Lucia, on the fringe, but exotically, unsettlingly beautiful. Crazy white hair, black-rimmed eyes and bloodred lips. She’d been held back in kindergarten, something about emotional and social readiness, so she was a full year older than the other seniors. She had a way of speaking, clipped and certain, her gaze level and steady, like she was humoring you. Bridget always looked away first, couldn’t take the directness. Every conversation felt like a confrontation.

She handed the card back to Nate.

“I think there’s something going on. Lately her grades have been tanking. She comes in, looks like shit. No makeup. Haven’t you noticed?” He tapped the card against his knuckles and twisted his mouth. “She’s got that godawful brother, you know?” Bridget vaguely knew. Her brother, Lenny, a dropout, and her father, Jimmy, had skipped town.

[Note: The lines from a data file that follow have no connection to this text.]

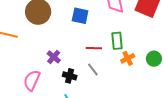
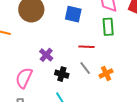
green rectangle: (117, 41) -> (108, 27), moved
orange cross: (128, 58) -> (106, 73), moved

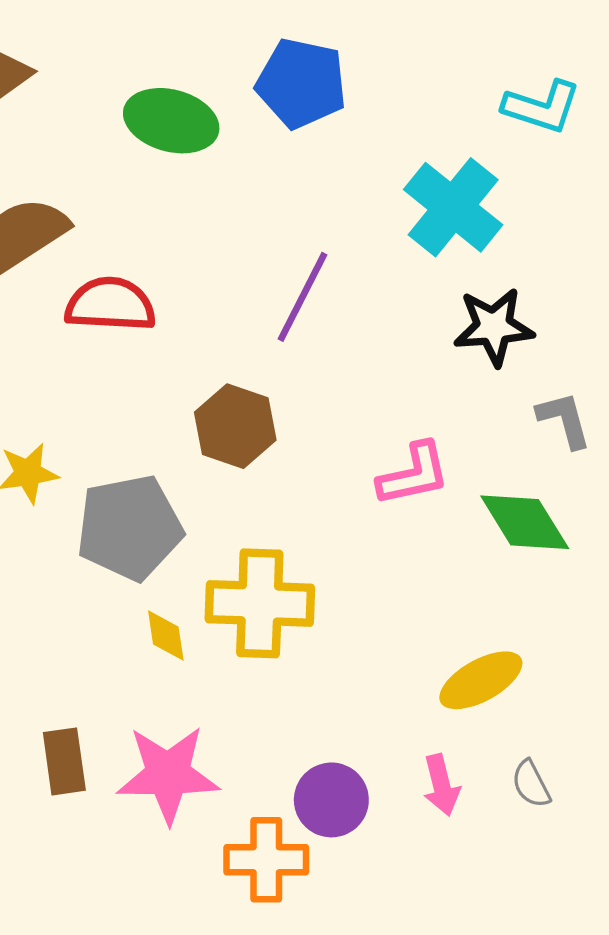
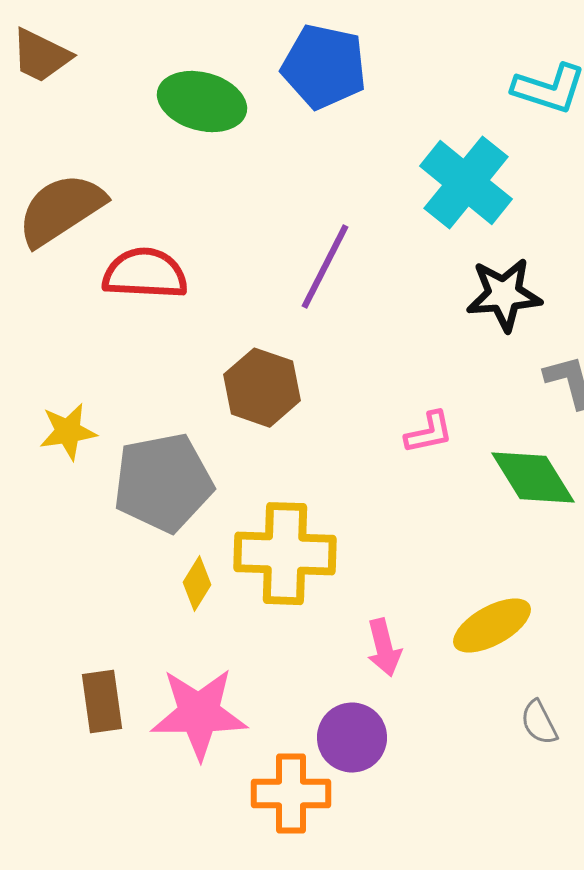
pink L-shape: (414, 474) -> (429, 433), size x0.7
yellow diamond: (166, 635) -> (197, 584), turned 40
pink arrow: (441, 785) -> (384, 648), moved

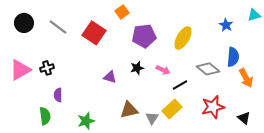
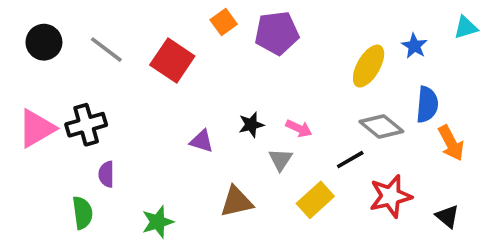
purple pentagon: (144, 36) -> (277, 33), moved
yellow ellipse: (183, 38) -> (369, 66), moved
black cross: (47, 68) -> (86, 125), size x1.5
black line: (180, 85) -> (350, 160), moved
gray triangle: (152, 118) -> (281, 160), moved

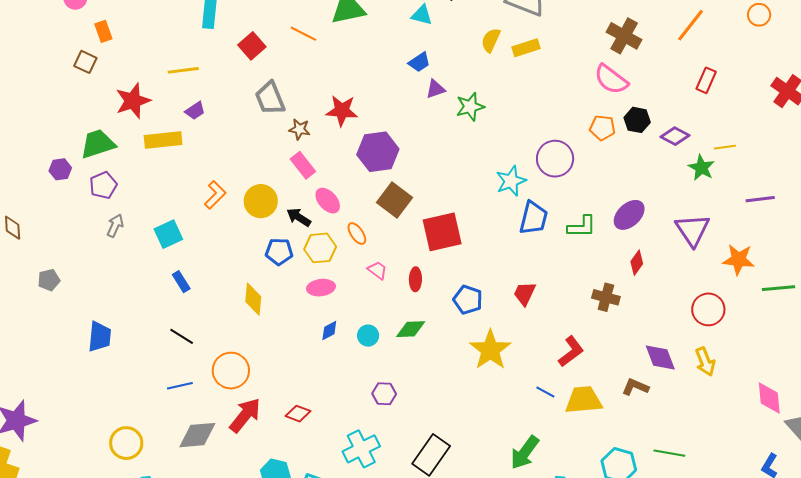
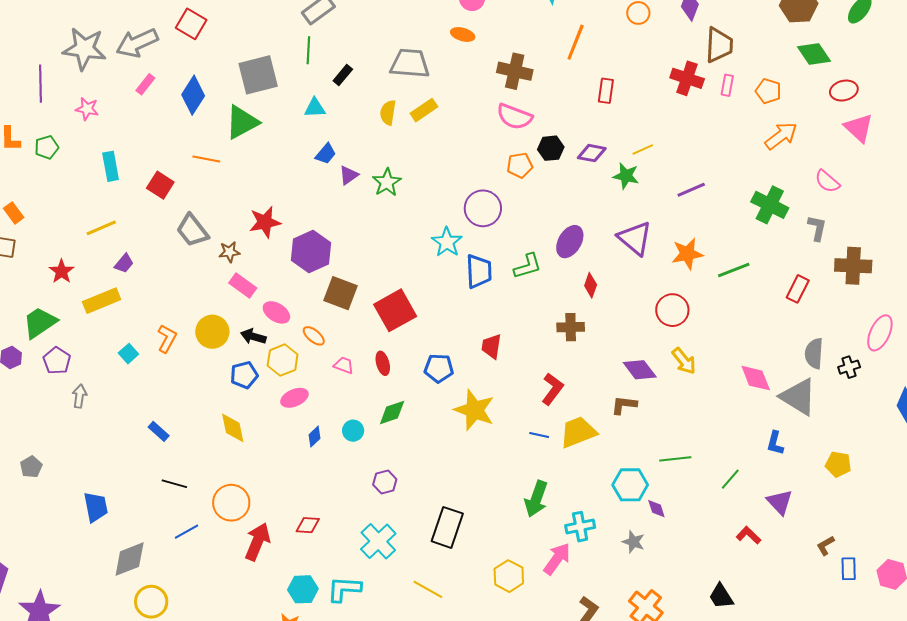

Bridget eyed the journal, suddenly ashamed. She hadn’t really been paying attention. This was her job, not just the teaching, but to observe them. In that way, Nate took it more seriously than she did.

Nate had anonymous social media accounts. He never posted anything, just scrolled through the newsfeeds. He followed his students and they followed back, not knowing who he was. So stupid, Bridget thought. Didn’t they know the creeps who were out there? But Nate knew who was fighting whom, where to be, when to be there, who was getting bullied, who was doing the bullying. It made him a better teacher, he defended. He’d never abuse it, she knew that, but still. She told him she didn’t want to know anything. Leave her out of it. She wondered if Alecia knew that when she lay in bed next to her husband at night, he scrolled through his phone, spying on the lives of his students like they were his own personal miniseries. It was a moral gray area, she admitted, but Nate did it for the all the right reasons. In the drama that played out at school each day, the stage was set online the night before.

“I just don’t have it in me. Not this year. Other years, I’ve been with you. Fighting for them. Against the administration, against their parents, against themselves half the time. Not this year. I’m barely hanging in.” She opened Lucia’s journal, fanned through the pages, and realized for the first time how many of the entries were drawings. Half of them, at least. She’d have to talk to her about that. This wasn’t art class.

Then, a glimmer of recognition as she turned the book one way, then the other. She’d known once what it all meant, although her skills felt rusty. Aunt Nadine had taught her how to do a reading when she was barely ten, perched on her lap while a cigarette snaked down to the butt. But that was a long time ago.